Several studies have shown the potential of radiomics for adding important diagnostic information to HGG diagnosis and prognosis. For instance, based on combining selected MRI radiomics, genetic and clinical risk factors, Tan et al. predicted the overall survival using contrast enhanced T1 weighted and T2/ FLAIR weighted MR images17. Zhang et al. predicted the IDH genotype in high-grade gliomas with an accuracy of 89% in the validation dataset9. Similarly, Zhou et al. extracted features from conventional MR images of more than 500 patients with diffuse low- and high-grade gliomas and predicted IDH mutation and 1p19q codeletion status18. Chiu et al. designed a radiomic-based model with MRIs for the efficient classification of tumor subregions of GBM19. Based on several MRIs, Tian et al. evaluate TERT (telomerase reverse transcriptase) promoter mutations in HGG by using radiomics and detected relevant indicators (Age, Cho/Cr, Lac, CNV, and Radscore)20.

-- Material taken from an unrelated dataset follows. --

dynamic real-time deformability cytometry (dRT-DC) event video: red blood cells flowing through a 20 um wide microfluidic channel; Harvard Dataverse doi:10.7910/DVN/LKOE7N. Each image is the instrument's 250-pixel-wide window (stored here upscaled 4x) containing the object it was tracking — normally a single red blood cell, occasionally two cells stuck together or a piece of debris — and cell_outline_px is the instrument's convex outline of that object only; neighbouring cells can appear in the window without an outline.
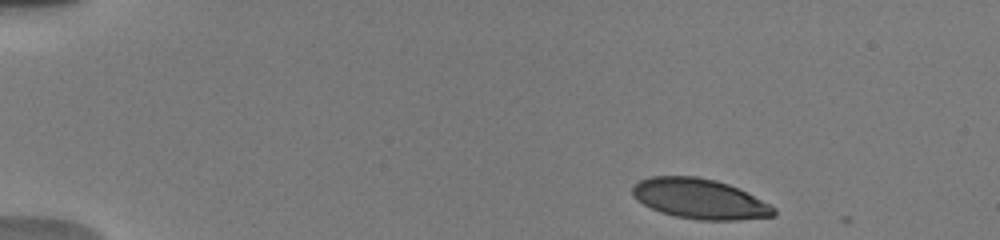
{"species": "human", "species_latin": "Homo sapiens", "temperature_condition": "warm", "stored_images_in_passage": 17, "camera_frame_rate_fps": 3000, "um_per_image_px": 0.085, "donor": {"sex": "male"}, "frame": {"image": 1, "passage_image": 2, "time_ms": 0.333, "image_size_px": [1000, 240], "cell_outline_px": [[776, 216], [736, 220], [700, 220], [676, 216], [660, 212], [644, 204], [632, 192], [632, 188], [640, 180], [652, 176], [696, 176], [716, 180], [728, 184], [776, 208]], "centroid_in_image_um": [59.48, 16.9], "position_along_channel_um": 25.5, "area_um2": 32.48}}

However, to the best of our knowledge, no other study used this technique to predict the occurrence of pseudoprogression with a similar sample size or similar methodology.

Most importantly, we would like to highlight that in this study special consideration was given towards minimizing overfitting in the ML-backed prediction model. Specifically, we divided the data into a development sample, which was trained 10 times into 90% training data and 10% unseen test data and repeated 100 cycles to determine the mean score each time. We then validated our results in another previously unseen data set. Interestingly by using GBM, we get similar results with the unseen test sample and with the truly independent validation sample. This further corroborates the reliability and reproducibility of our results.

This study has several limitations that need to be addressed. Firstly, this was a retrospective study with inherent limitations. Secondly, we did not include diffuse astrocytic and oligodendroglial CNS tumors or include equal number of patients with different mutations. Furthermore, we had to excluded 62 patients due to various reasons. Lastly, our independent, previously unseen validation data set was relatively small. Larger prospective cohorts are required to confirm our findings.

Despite these limitations, we obtained robust results with a relatively small dataset using an independent external validation data set.

In conclusion, our results indicate that radiomics is a promising tool to predict the occurrence of pseudoprogression, thus potentially allowing physicians to reduce the use of biopsies and invasive histopathology. However, further prospective clinical data are needed before this technique can be translated into clinical practice.